Many studies of bowel cleansing prior to colonoscopy have shown the effectiveness of 2 L of PEG-based solutions with ascorbic acid.14–18 There is also some evidence that taking the smaller volume in two split 1 L doses may be advantageous giving better bowel cleansing but similar tolerability.36 The lesser distension of the ascending and transverse colon was associated with numerically lower symptom scores, but this difference was not significant in our HVs, probably because they evacuated fluid rapidly per rectum, preventing excessive colonic distension with the higher dose.

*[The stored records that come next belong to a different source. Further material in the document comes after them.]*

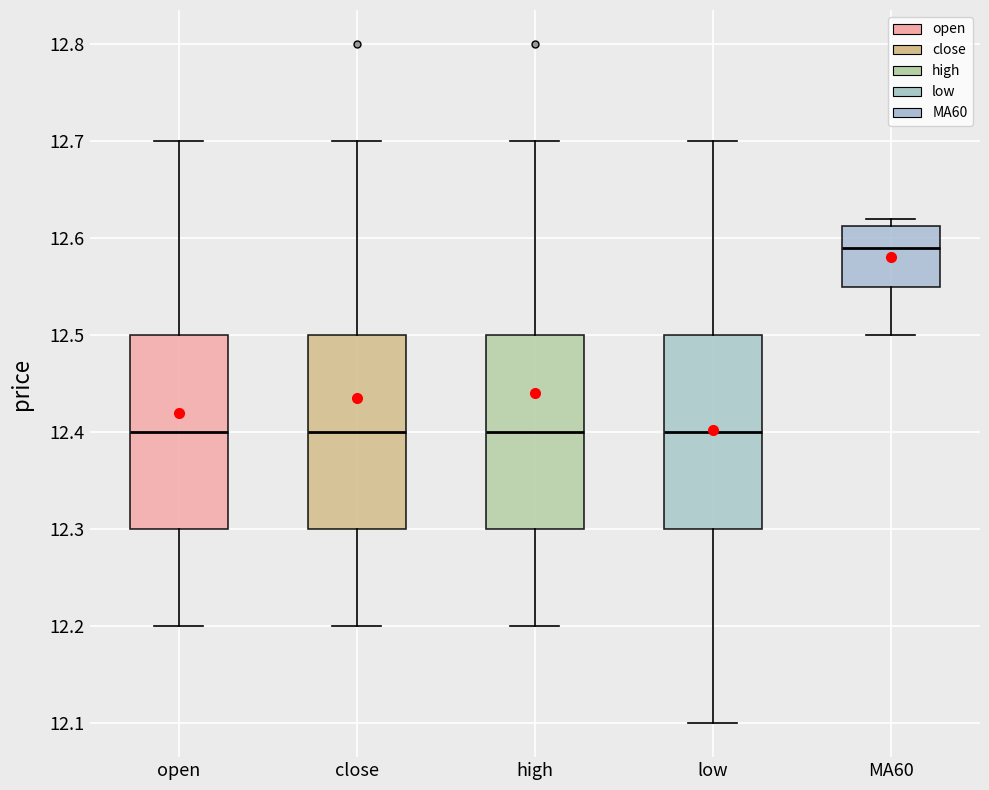

Which box has the highest median line?

MA60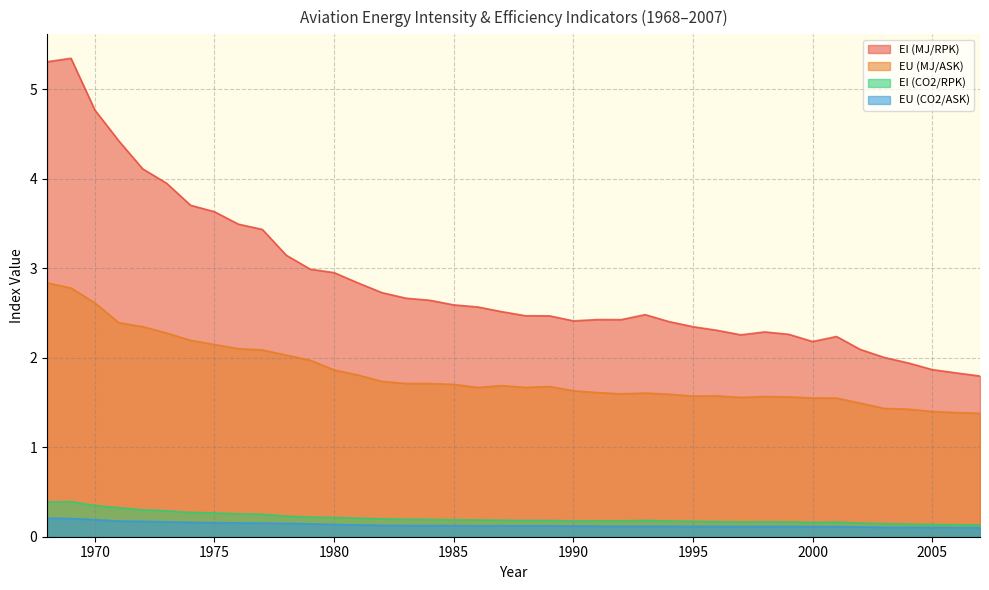

Which series changed the most between 1993 and 2003?

EI (MJ/RPK)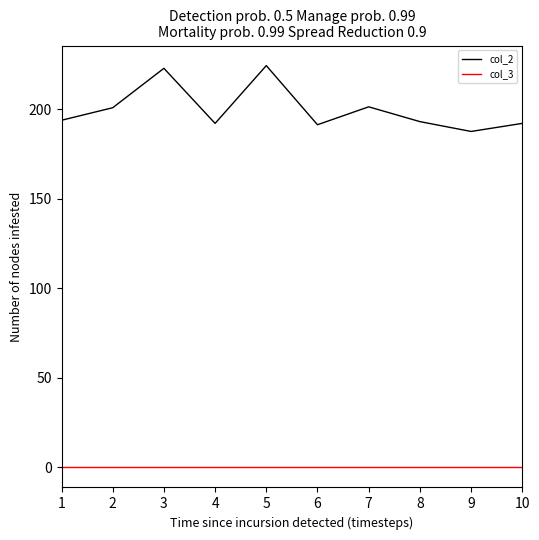

True or false: col_2 and col_3 cross at least once.

False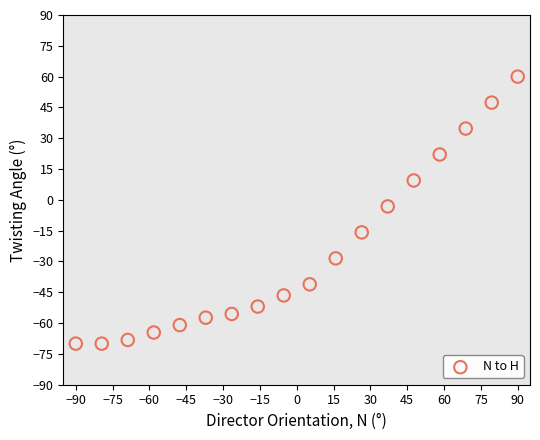

What is the range of Y values (max minus min)?

130.0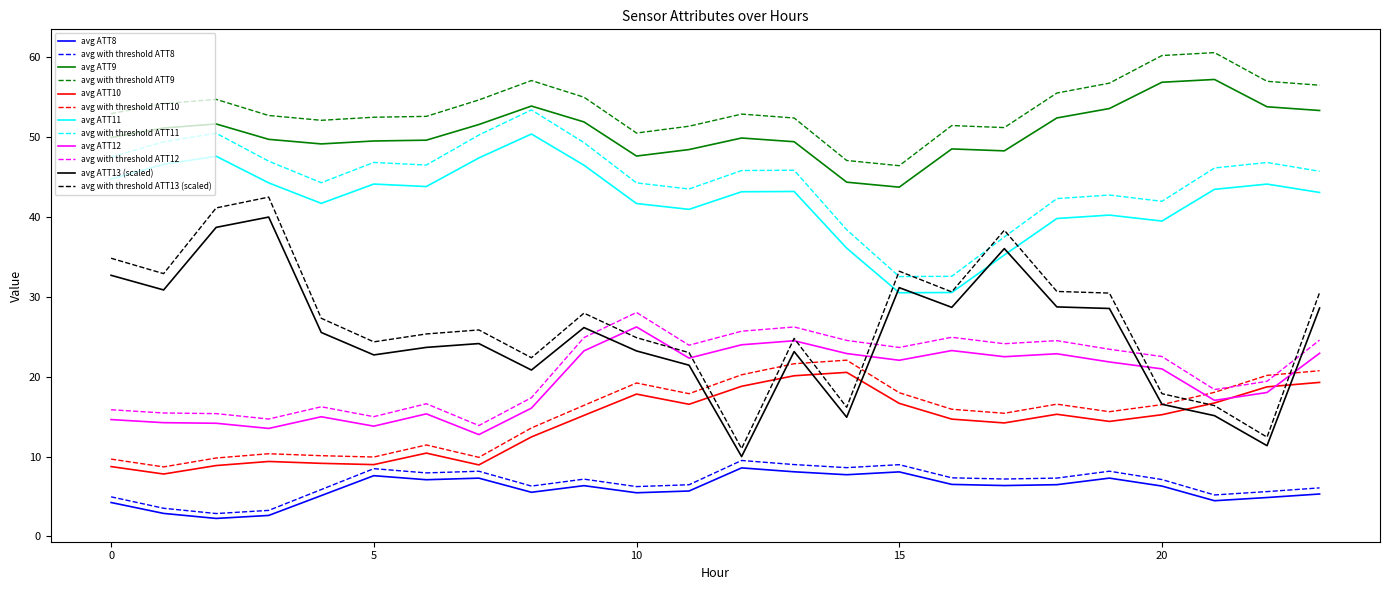

Which series has the largest range (max minus min)?

avg with threshold ATT13 (scaled)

In conclusion, this imaging study has shown for the first time the changes in intestinal fluid after oral PEG electrolyte bowel preparation. PEG electrolyte caused a rapid fluid volume increase in the small bowel and in the right side of the colon, stimulating colonic motility and propulsion of the PEG electrolyte through the colon. The technique is well-tolerated and pilot data suggest that this colonic stimulation can provide a patient acceptable way to distinguish different degrees of colonic responsiveness which are likely to characterize disorder of colonic function like constipation and diarrhea.